The world’s largest offshore wind farm: The Big Project London Array

The Engineer
June 25, 2012


Providing power: electricity is taken from the turbines and transferred to the shore
Of all the components that will make up the UK’s new energy landscape in the coming decades, wind is perhaps the most contentious. Supporters and opponents are seemingly entrenched in their positions, with the intermittency of wind being the biggest stumbling block to the acceptance of wind turbines and farms.

For the supporters of wind energy, the potential of offshore wind is the trump card; stronger, more sustained in magnitude and direction, and much less intermittent than onshore wind, the wind out to sea is said to offer real possibilities for the reliable generation of renewable power.

But it’s far more difficult to build off shore than on shore, and, as yet, there are no really large offshore wind farms. The current largest is Walney Island, off the coast of Cumbria, whose 102 turbines have a combined capacity of 367.2MW and power some 320,000 homes in the north west. Even that is a newcomer to the UK’s energy mix, coming on stream less than a fortnight before The Engineer went to press.

But Walney is fairly modest in size. A far larger installation, billed by its developers as the world’s first truly industrial-scale wind farm, is currently under construction. The London Array, sited in the outer Thames Estuary between the Kent and Essex coasts, will have a generating capacity of 1,000MW, making it the first wind farm to have a capacity comparable to a land-based power station; for comparison, the Sizewell B nuclear power station has a capacity of almost 1,200MW.

The site for the London Array is between two bastions of the British seaside resort, Margate and Clacton, around seven miles off the shore and in water up to 25m deep. Covering an area of about 230km2 (90 square miles), the array will, when complete, consist of 341 separate turbines, each with a capacity of 3.6MW.
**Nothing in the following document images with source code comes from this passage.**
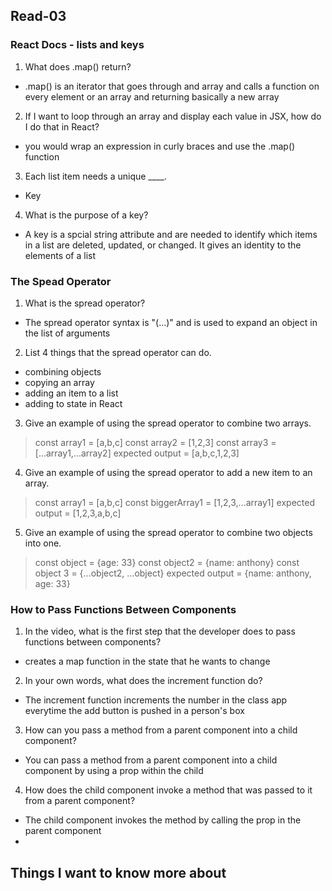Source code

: 
## Read-03

### React Docs - lists and keys
1. What does .map() return?
- .map() is an iterator that goes through and array and calls a function on every element or an array and returning basically a new array
2. If I want to loop through an array and display each value in JSX, how do I do that in React?
- you would wrap an expression in curly braces and use the .map() function
3. Each list item needs a unique ____.
- Key
4. What is the purpose of a key?
- A key is a spcial string attribute and are needed to identify which items in a list are deleted, updated, or changed. It gives an identity to the elements of a list

### The Spead Operator
1. What is the spread operator?
- The spread operator syntax is "(...)" and is used to expand an object in the list of arguments
2. List 4 things that the spread operator can do.
- combining objects
- copying an array
- adding an item to a list
- adding to state in React
3. Give an example of using the spread operator to combine two arrays.
> const array1 = [a,b,c]
> const array2 = [1,2,3]
> const array3 = [...array1,...array2]
> expected output = [a,b,c,1,2,3]
4. Give an example of using the spread operator to add a new item to an array.
> const array1 = [a,b,c]
> const biggerArray1 = [1,2,3,...array1]
> expected output = [1,2,3,a,b,c]
5. Give an example of using the spread operator to combine two objects into one.
> const object = {age: 33}
> const object2 = {name: anthony}
> const object 3 = {...object2, ...object}
> expected output = {name: anthony, age: 33}

### How to Pass Functions Between Components
1. In the video, what is the first step that the developer does to pass functions between components?
-  creates a map function in the state that he wants to change 
2. In your own words, what does the increment function do?
- The increment function increments the number in the class app everytime the add button is pushed in a person's box
3. How can you pass a method from a parent component into a child component?
- You can pass a method from a parent component into a child component by using a prop within the child
4. How does the child component invoke a method that was passed to it from a parent component?
- The child component invokes the method by calling the prop in the parent component
- 
## Things I want to know more about
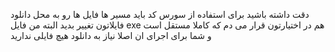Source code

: دقت داشته باشید برای استفاده از سورس کد باید مسیر ها فایل ها رو به محل دانلود فایلاتون تغییر بدید البته من فایل exe هم در اختیارتون قرار می دم که کاملا مستقل است و شما برای اجرای ان اصلا نیاز به دانلود هیچ فایلی ندارید
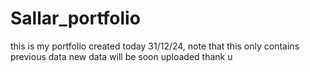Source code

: # Sallar_portfolio
this is my portfolio created today 31/12/24, note that this only contains previous data new data will be soon uploaded
thank u 
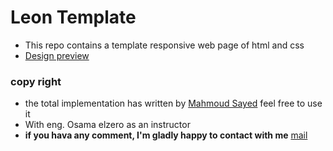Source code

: # Leon Template
- This repo contains a template responsive web page of html and css
- [Design preview](https://mahmoudsayeda.github.io/Leon-Template/)


### copy right
- the total implementation has written by [Mahmoud Sayed](https://github.com/MahmoudSayedA) 
feel free to use it
- With eng. Osama elzero as an instructor
- **if you hava any comment, I'm gladly happy to contact with me** [mail](mahmoudsayed1332002@gmail.come)
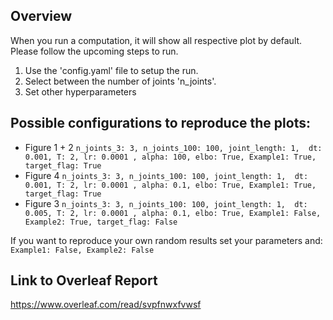 ## Overview

When you run a computation, it will show all respective plot by default. Please follow the upcoming steps to run.

1. Use the 'config.yaml' file to setup the run.
2. Select between the number of joints 'n_joints'.
3. Set other hyperparameters


## Possible configurations to reproduce the plots:

* Figure 1 + 2
`n_joints_3: 3, n_joints_100: 100, joint_length: 1,  dt: 0.001, T: 2, lr: 0.0001 , alpha: 100, elbo: True, Example1: True, target_flag: True `
* Figure 4
`n_joints_3: 3, n_joints_100: 100, joint_length: 1,  dt: 0.001, T: 2, lr: 0.0001 , alpha: 0.1, elbo: True, Example1: True, target_flag: True `
* Figure  3
`n_joints_3: 3, n_joints_100: 100, joint_length: 1,  dt: 0.005, T: 2, lr: 0.0001 , alpha: 0.1, elbo: True, Example1: False, Example2: True, target_flag: False`

If you want to reproduce your own random results set your parameters and:
`Example1: False, Example2: False`

## Link to Overleaf Report
https://www.overleaf.com/read/svpfnwxfvwsf
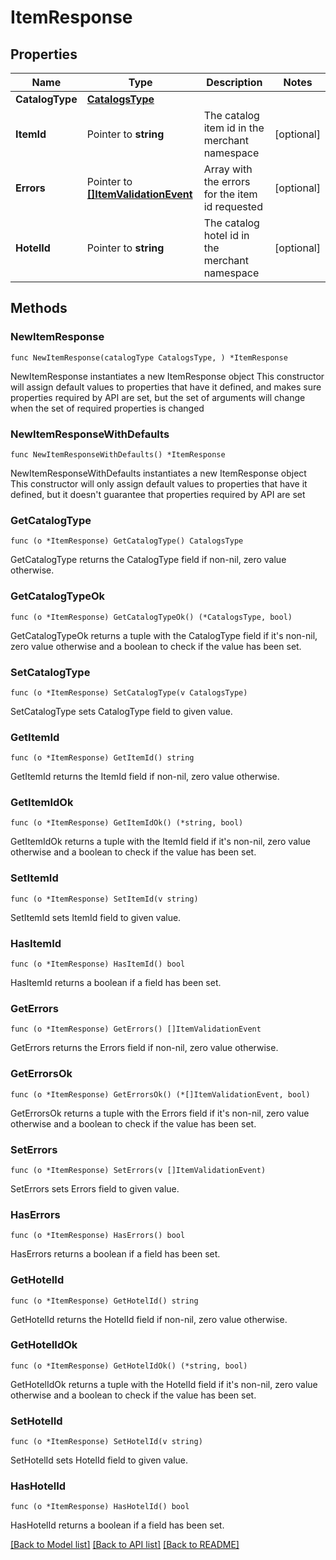 # ItemResponse

## Properties

Name | Type | Description | Notes
------------ | ------------- | ------------- | -------------
**CatalogType** | [**CatalogsType**](CatalogsType.md) |  | 
**ItemId** | Pointer to **string** | The catalog item id in the merchant namespace | [optional] 
**Errors** | Pointer to [**[]ItemValidationEvent**](ItemValidationEvent.md) | Array with the errors for the item id requested | [optional] 
**HotelId** | Pointer to **string** | The catalog hotel id in the merchant namespace | [optional] 

## Methods

### NewItemResponse

`func NewItemResponse(catalogType CatalogsType, ) *ItemResponse`

NewItemResponse instantiates a new ItemResponse object
This constructor will assign default values to properties that have it defined,
and makes sure properties required by API are set, but the set of arguments
will change when the set of required properties is changed

### NewItemResponseWithDefaults

`func NewItemResponseWithDefaults() *ItemResponse`

NewItemResponseWithDefaults instantiates a new ItemResponse object
This constructor will only assign default values to properties that have it defined,
but it doesn't guarantee that properties required by API are set

### GetCatalogType

`func (o *ItemResponse) GetCatalogType() CatalogsType`

GetCatalogType returns the CatalogType field if non-nil, zero value otherwise.

### GetCatalogTypeOk

`func (o *ItemResponse) GetCatalogTypeOk() (*CatalogsType, bool)`

GetCatalogTypeOk returns a tuple with the CatalogType field if it's non-nil, zero value otherwise
and a boolean to check if the value has been set.

### SetCatalogType

`func (o *ItemResponse) SetCatalogType(v CatalogsType)`

SetCatalogType sets CatalogType field to given value.


### GetItemId

`func (o *ItemResponse) GetItemId() string`

GetItemId returns the ItemId field if non-nil, zero value otherwise.

### GetItemIdOk

`func (o *ItemResponse) GetItemIdOk() (*string, bool)`

GetItemIdOk returns a tuple with the ItemId field if it's non-nil, zero value otherwise
and a boolean to check if the value has been set.

### SetItemId

`func (o *ItemResponse) SetItemId(v string)`

SetItemId sets ItemId field to given value.

### HasItemId

`func (o *ItemResponse) HasItemId() bool`

HasItemId returns a boolean if a field has been set.

### GetErrors

`func (o *ItemResponse) GetErrors() []ItemValidationEvent`

GetErrors returns the Errors field if non-nil, zero value otherwise.

### GetErrorsOk

`func (o *ItemResponse) GetErrorsOk() (*[]ItemValidationEvent, bool)`

GetErrorsOk returns a tuple with the Errors field if it's non-nil, zero value otherwise
and a boolean to check if the value has been set.

### SetErrors

`func (o *ItemResponse) SetErrors(v []ItemValidationEvent)`

SetErrors sets Errors field to given value.

### HasErrors

`func (o *ItemResponse) HasErrors() bool`

HasErrors returns a boolean if a field has been set.

### GetHotelId

`func (o *ItemResponse) GetHotelId() string`

GetHotelId returns the HotelId field if non-nil, zero value otherwise.

### GetHotelIdOk

`func (o *ItemResponse) GetHotelIdOk() (*string, bool)`

GetHotelIdOk returns a tuple with the HotelId field if it's non-nil, zero value otherwise
and a boolean to check if the value has been set.

### SetHotelId

`func (o *ItemResponse) SetHotelId(v string)`

SetHotelId sets HotelId field to given value.

### HasHotelId

`func (o *ItemResponse) HasHotelId() bool`

HasHotelId returns a boolean if a field has been set.


[[Back to Model list]](../README.md#documentation-for-models) [[Back to API list]](../README.md#documentation-for-api-endpoints) [[Back to README]](../README.md)


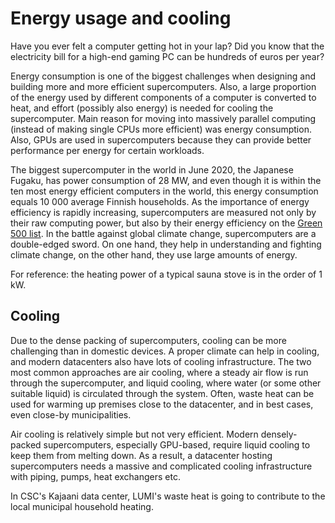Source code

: # Energy usage and cooling

Have you ever felt a computer getting hot in your lap? Did you know that
the electricity bill for a high-end gaming PC can be hundreds of euros per year?

Energy consumption is one of the biggest challenges when designing and
building more and more efficient supercomputers. Also, a large proportion of
the energy used by different components of a computer is converted to heat,
and effort (possibly also energy) is needed for cooling the supercomputer.
Main reason for moving into massively parallel computing
(instead of making single CPUs more efficient) was energy consumption. Also,
GPUs are used in supercomputers because they can provide better performance per
energy for certain workloads.

<!-- Data: Energy consumption from living in Finland 2018 66 TWh, number of households 2.7 millions -->
The biggest supercomputer in the world in June 2020, the Japanese Fugaku,
has power consumption of 28 MW, and even though it is within the ten most energy
efficient computers in the world, this energy consumption equals 10 000
average Finnish households. As the importance of energy efficiency is rapidly
increasing, supercomputers are measured not only by their raw computing power,
but also by their energy efficiency on the
[Green 500 list](https://www.top500.org/lists/green500/2020/06/). In
the battle against global climate change, supercomputers are a double-edged
sword. On one hand, they help in understanding and fighting climate change,
on the other hand, they use large amounts of energy.

For reference: the heating power of a typical sauna stove is in the order of 1 kW.

## Cooling

Due to the dense packing of supercomputers, cooling can be more challenging than
in domestic devices. A proper climate can help in cooling, and modern
datacenters also have lots of cooling infrastructure. The two
most common approaches are air cooling, where a steady air flow is run through
the supercomputer, and liquid cooling, where water (or some other suitable liquid)
is circulated through the system.
Often, waste heat can be used for warming up premises close to
the datacenter, and in best cases, even close-by municipalities.

Air cooling is relatively simple but not very efficient. Modern densely-packed
supercomputers, especially GPU-based, require liquid cooling to keep them from
melting down. As a result, a datacenter hosting supercomputers needs a massive
and complicated cooling infrastructure with piping, pumps, heat exchangers etc.

In CSC's Kajaani data center, LUMI's waste heat is going to contribute to the
local municipal household heating.

<!-- Copyright CSC - IT Center for Science Ltd.-->
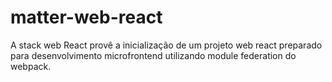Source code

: # matter-web-react

A stack web React provê a inicialização de um projeto web react preparado para desenvolvimento microfrontend utilizando module federation do webpack.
The story of the London Array began in 2001, when a survey of the estuary identified the area as being suitable for a large wind farm, having high wind speeds; a range of water depths suitable for turbine installation; nearby ports for construction, operation and maintenance; suitable ground conditions; an accessible high-voltage network connection; and, not least, a ready demand for electricity. When complete and fully online, the array will generate enough electricity for 750,000 homes, its developers claim, which is about a quarter of Greater London’s population.